The most important thing parents can do is to talk with their children regularly about bullying. Since bullying often begins in preschool, these conversations should begin early. These conversations are the best way to find out if your child is being bullied or is a bully.

  • What are your child’s views on bullying?
  • Does s/he understand that bullying can be physical and verbal?
  • Does she understand the connection between bullying and cyberbullying?
  • Does your child know a bully?
  • Does your child know anyone who is being bullied?

Next, it is important to help your child understand that reporting bullying (to you or to the principal, a teacher, a counselor, or a coach) is the right thing to do. Your child needs to understand that bullying rarely stops without some intervention, and that reporting busying is the best way to stop the bully and protect other children.

Here are some key tips for your conversations with your child.

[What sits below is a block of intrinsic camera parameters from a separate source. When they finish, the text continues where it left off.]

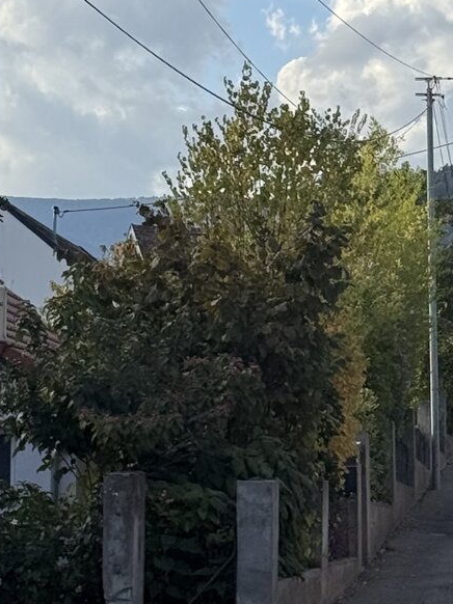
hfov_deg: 8.9
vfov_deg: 12.0
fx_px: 2881
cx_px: 468
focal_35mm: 165
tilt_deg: +4.2
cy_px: 380
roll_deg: -0.5
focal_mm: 6.76
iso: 64
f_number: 1.78
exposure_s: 1/2577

If you think your child is a bully.

  • Talk about bullying behavior again and again, being consistent about everything you say to your child.
  • Communicate the importance of exercising care not to hurt another person’s feelings.
  • Be alert if your child demonstrates signs of being overly confident and arrogant.
  • Watch for and discuss your child’s lack of empathy for children who are being bullied.
  • Try (and try again) to teach your child the difference between friendly teasing of a friend and hurtful teasing = bullying.
  • Watch to see if and how your child likes to be in control of social interactions.
  • Do not allow bullying behaviors (by anyone) in your family.
  • Keep in mind that boys are not the only bullies. Sometimes, girls are worse verbal bullies.
  • Be a positive role model. Ask the same of other relatives.

If you think your child is being bullied.

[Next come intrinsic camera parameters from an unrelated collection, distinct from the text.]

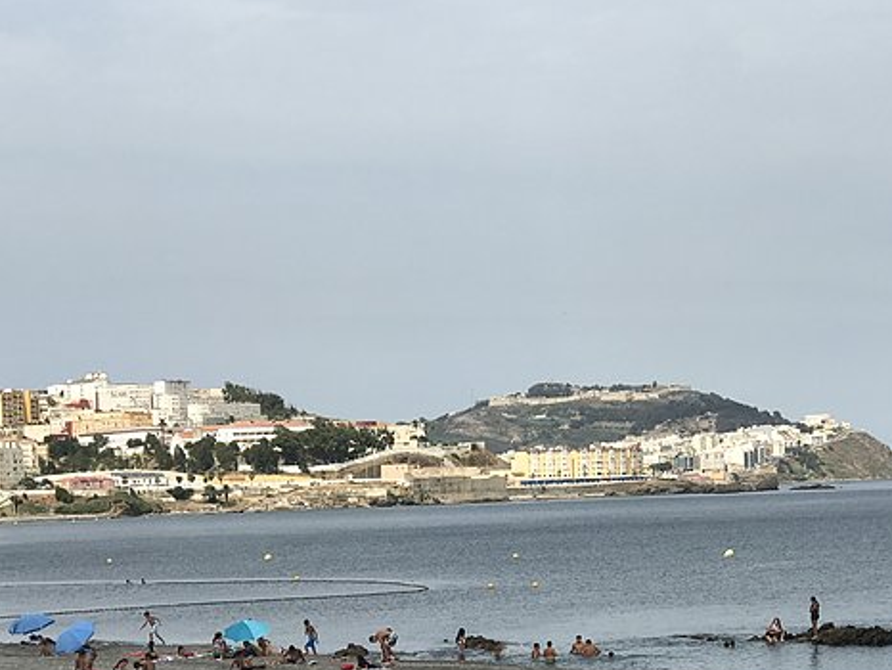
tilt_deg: -2.5
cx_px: 463
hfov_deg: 17.9
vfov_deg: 13.4
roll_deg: +2.0
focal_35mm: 110
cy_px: 606
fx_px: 2836
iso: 20
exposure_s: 1/1100
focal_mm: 6.6
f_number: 2.8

  • Talk with your child about bullying, harassment and intimidation. Ensure your child understands the definition of each. Discuss other children at school who are being bullied, harassed or intimidation.
  • Look for signs of bullying in your child:
    • Grades dropping
    • Inappropriate temper outbursts
    • Loss of appetite
    • Bruises
    • Regularly losing items at school – school supplies, money, lunch, etc.
    • Wanting to stay home from school or skip other activities
    • Reluctance to ride the school bus
  • Teach your child that it is acceptable to ask for help, when to ask, and whom to ask.
  • Suggest to your child that s/he should try to stay with a group of children, because bullies typically try to isolate children.
  • Encourage your child to make new friends and to become involved in new group activities.
  • Always be sympathetic and caring when discussing bullying with your child. Ensure that other role models and relatives do the same. Never blame a victim.
  • Never ignore bullying. Alert the school (or other place where bullying occurs). Your child needs your help with a bullying situation. Your child will be frightened, ashamed, and demoralized. S/he needs you to be his/her advocate.
  • Be a positive role model.

It is important to treat all forms of bullying as of equal importance. Some bullies use physical pushing or hitting; some spread rumors and lies verbally; some spread stories using email, social media and chat groups; some bully by encouraging their “group” to exclude a victim. Remember that anyone can be a bully.

With your help, your child can survive being bullied, can learn to stand up to bullying, or can learn to stop bullying. What all children need to understand, and what every parent can help them understand, is that bullying in any form is wrong.